> [The problem]
Copy the listing exactly, leaving out every picture.

^^^^

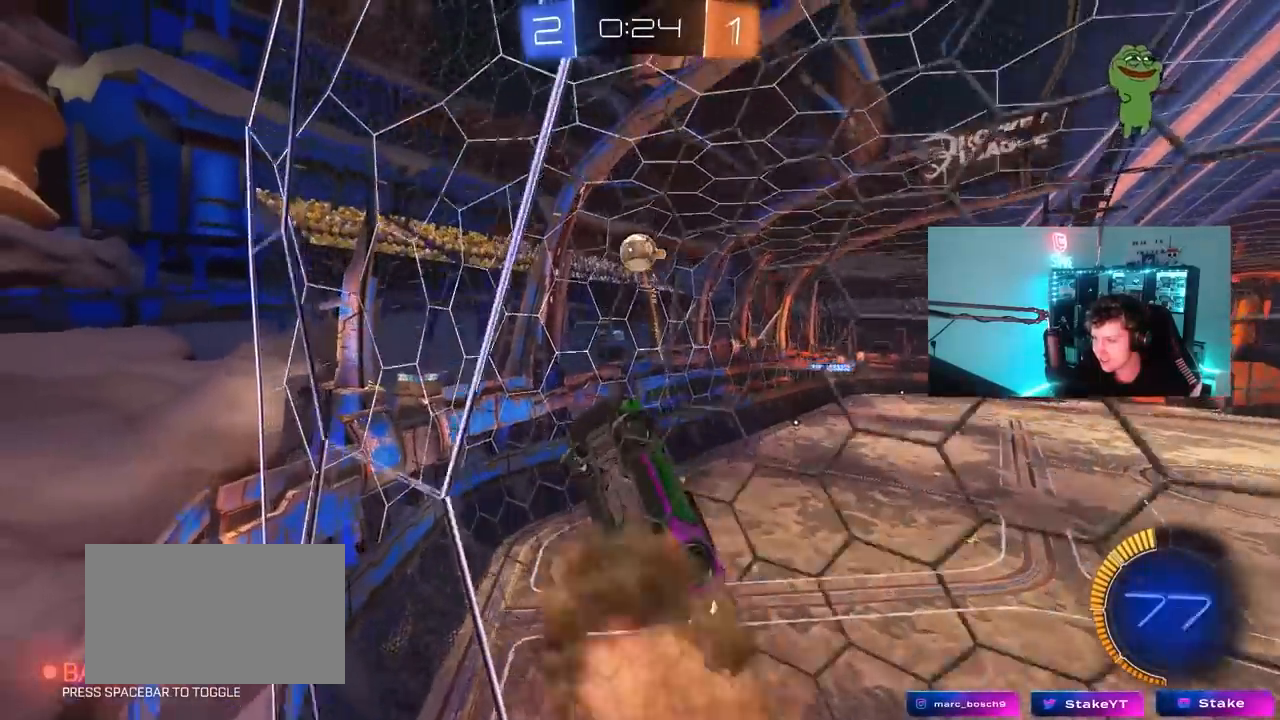
{"keys": ["d", "w"], "mouse": [], "mouse_move": "still", "events": [[67, "a", "down"], [67, "s", "down"], [117, "shift", "down"], [217, "s", "up"], [267, "mouse_right", "up"], [350, "w", "down"], [400, "a", "up"], [400, "d", "down"], [400, "shift", "up"], [500, "mouse_left", "up"]]}
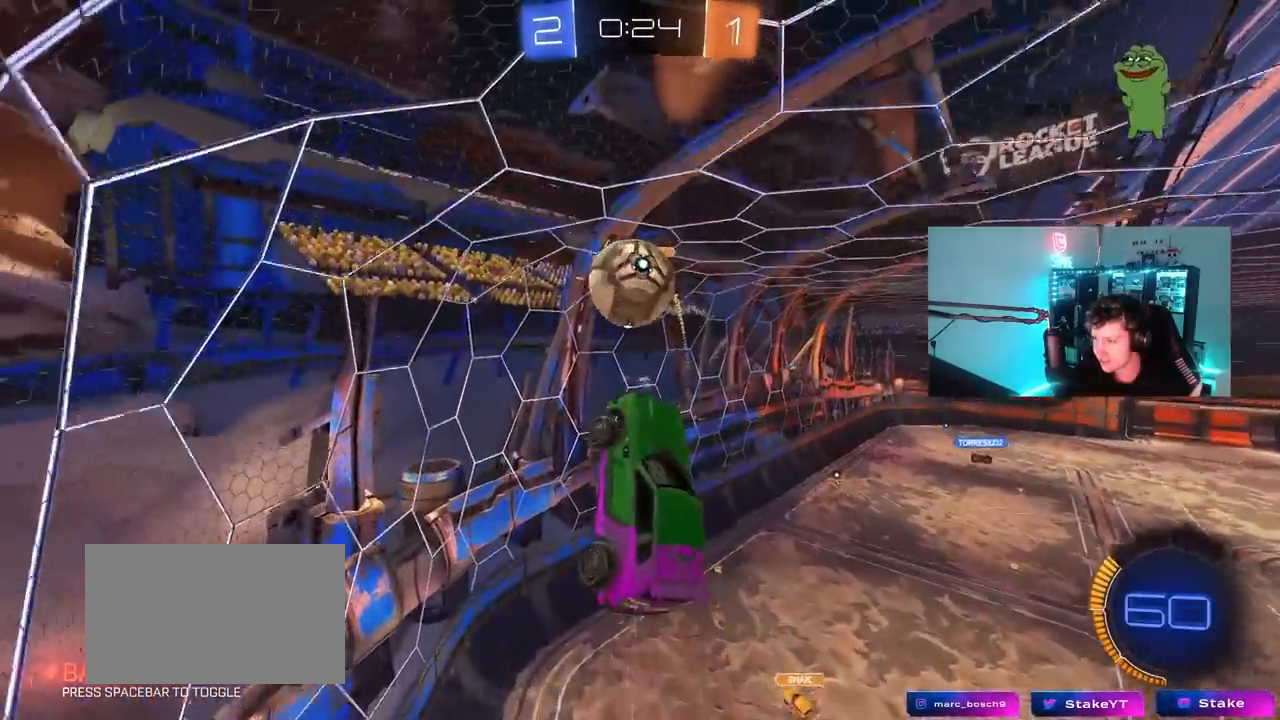
{"keys": ["a", "s", "shift"], "mouse": [], "mouse_move": "still", "events": [[50, "d", "up"], [83, "a", "down"], [83, "shift", "down"], [133, "mouse_right", "down"], [283, "s", "down"], [283, "w", "up"], [367, "mouse_right", "up"]]}
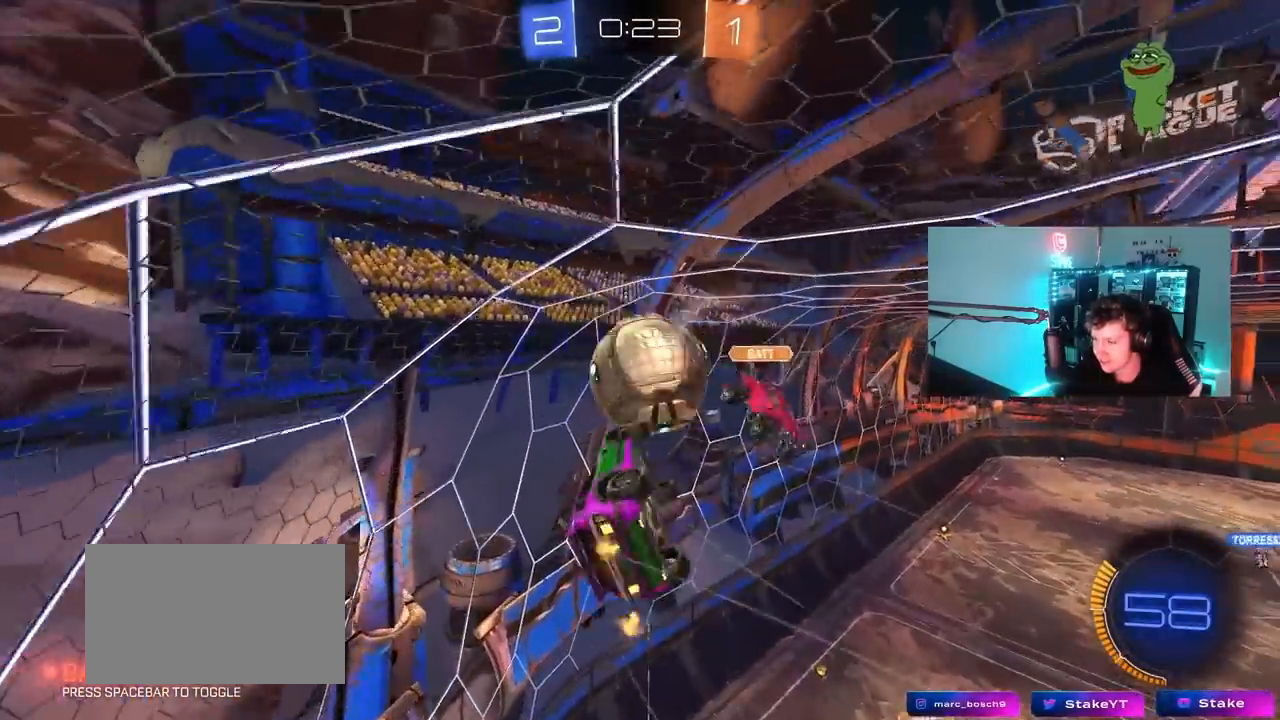
{"keys": ["d", "s"], "mouse": ["left"], "mouse_move": "still", "events": [[100, "d", "down"], [100, "shift", "up"], [150, "a", "up"], [383, "mouse_left", "down"]]}
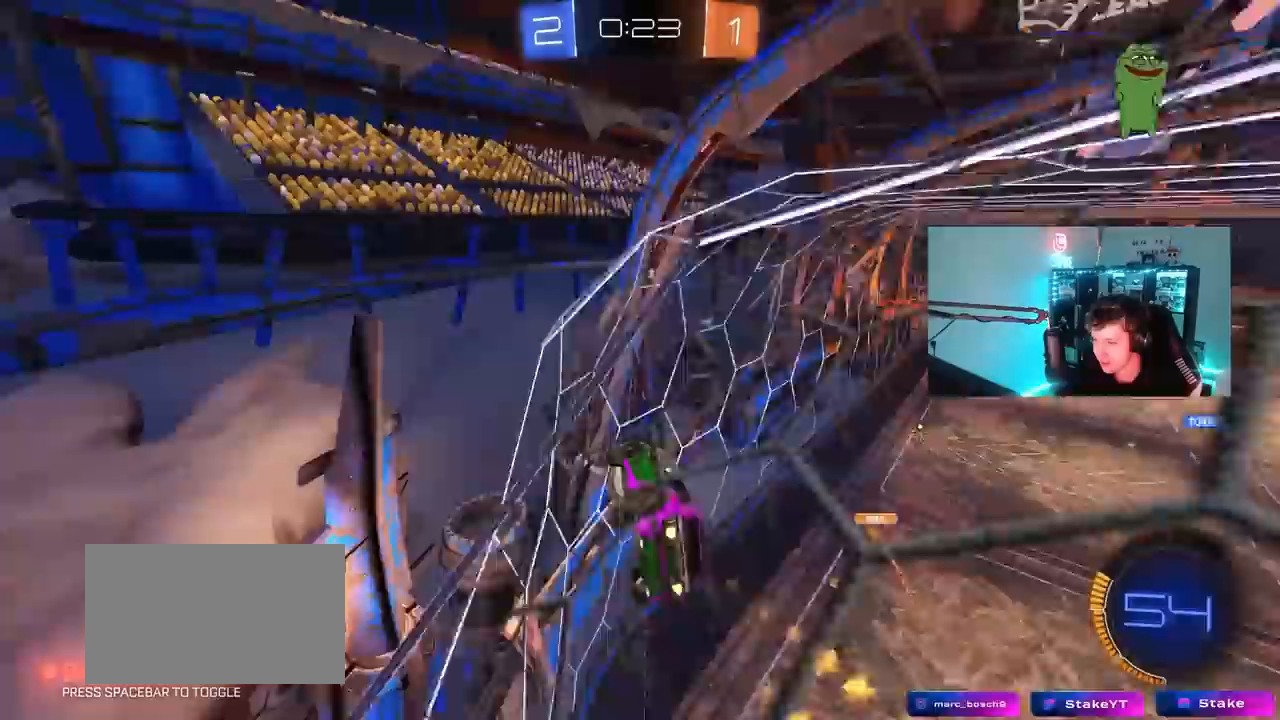
{"keys": ["d", "w"], "mouse": [], "mouse_move": "still", "events": [[33, "s", "up"], [83, "mouse_left", "up"], [217, "w", "down"], [400, "shift", "down"], [500, "shift", "up"]]}
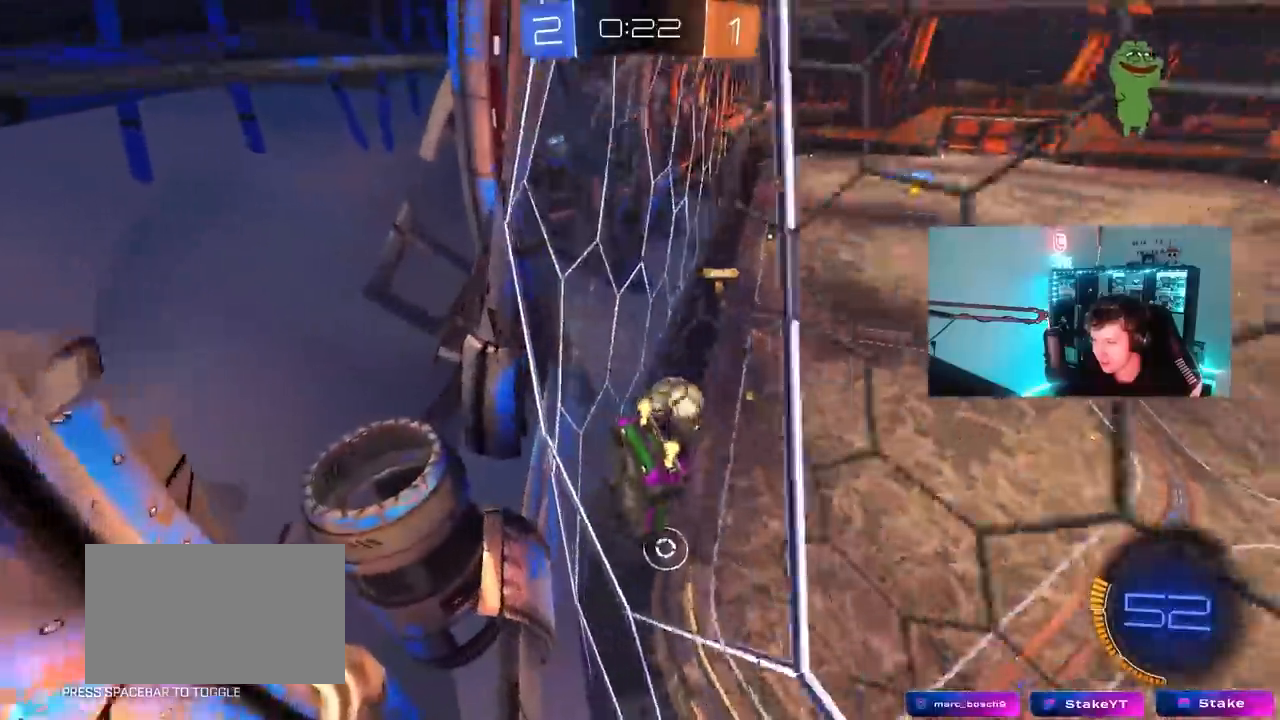
{"keys": ["a"], "mouse": [], "mouse_move": "still", "events": [[233, "d", "up"], [283, "a", "down"], [333, "w", "up"], [417, "s", "down"], [467, "s", "up"]]}
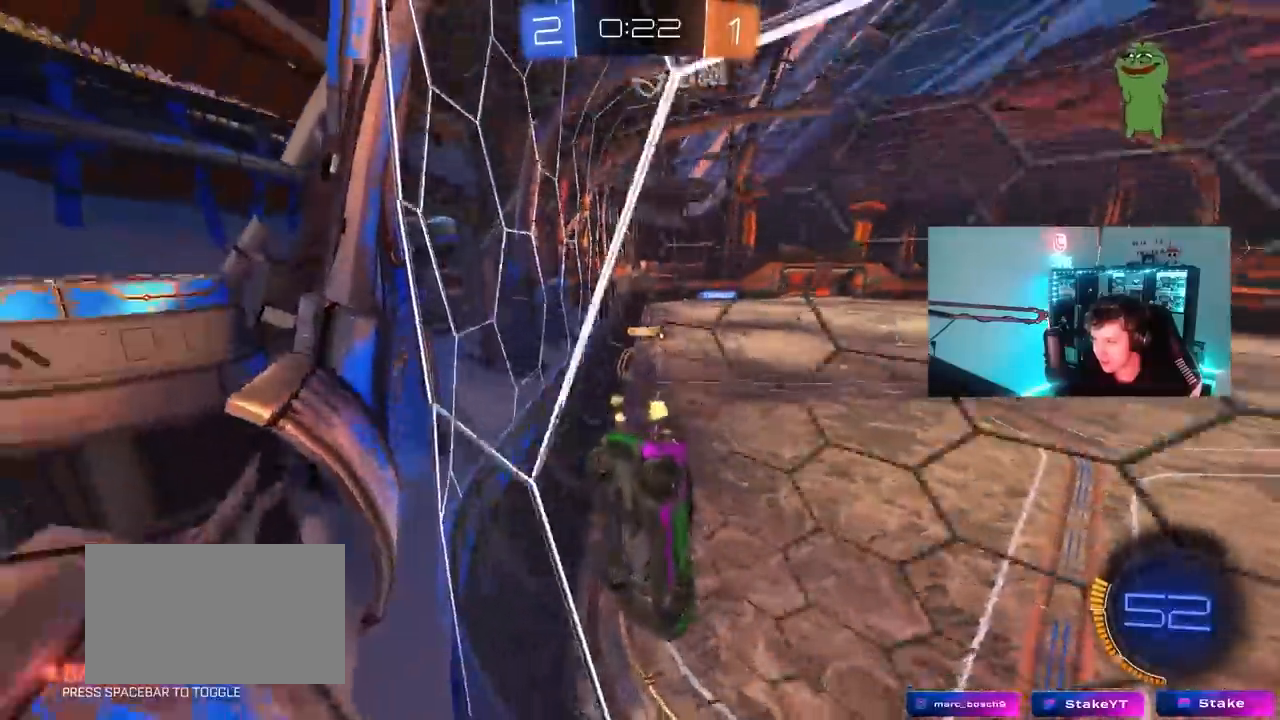
{"keys": ["w"], "mouse": [], "mouse_move": "still", "events": [[100, "w", "down"], [150, "mouse_left", "down"], [333, "a", "up"], [433, "mouse_left", "up"]]}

^^^^

> [Result of the task]
{"keys": ["d", "w"], "mouse": [], "mouse_move": "still", "events": [[67, "a", "down"], [67, "s", "down"], [117, "shift", "down"], [217, "s", "up"], [267, "mouse_right", "up"], [350, "w", "down"], [400, "a", "up"], [400, "d", "down"], [400, "shift", "up"], [500, "mouse_left", "up"]]}
{"keys": ["a", "s", "shift"], "mouse": [], "mouse_move": "still", "events": [[50, "d", "up"], [83, "a", "down"], [83, "shift", "down"], [133, "mouse_right", "down"], [283, "s", "down"], [283, "w", "up"], [367, "mouse_right", "up"]]}
{"keys": ["d", "s"], "mouse": ["left"], "mouse_move": "still", "events": [[100, "d", "down"], [100, "shift", "up"], [150, "a", "up"], [383, "mouse_left", "down"]]}
{"keys": ["d", "w"], "mouse": [], "mouse_move": "still", "events": [[33, "s", "up"], [83, "mouse_left", "up"], [217, "w", "down"], [400, "shift", "down"], [500, "shift", "up"]]}
{"keys": ["a"], "mouse": [], "mouse_move": "still", "events": [[233, "d", "up"], [283, "a", "down"], [333, "w", "up"], [417, "s", "down"], [467, "s", "up"]]}
{"keys": ["w"], "mouse": [], "mouse_move": "still", "events": [[100, "w", "down"], [150, "mouse_left", "down"], [333, "a", "up"], [433, "mouse_left", "up"]]}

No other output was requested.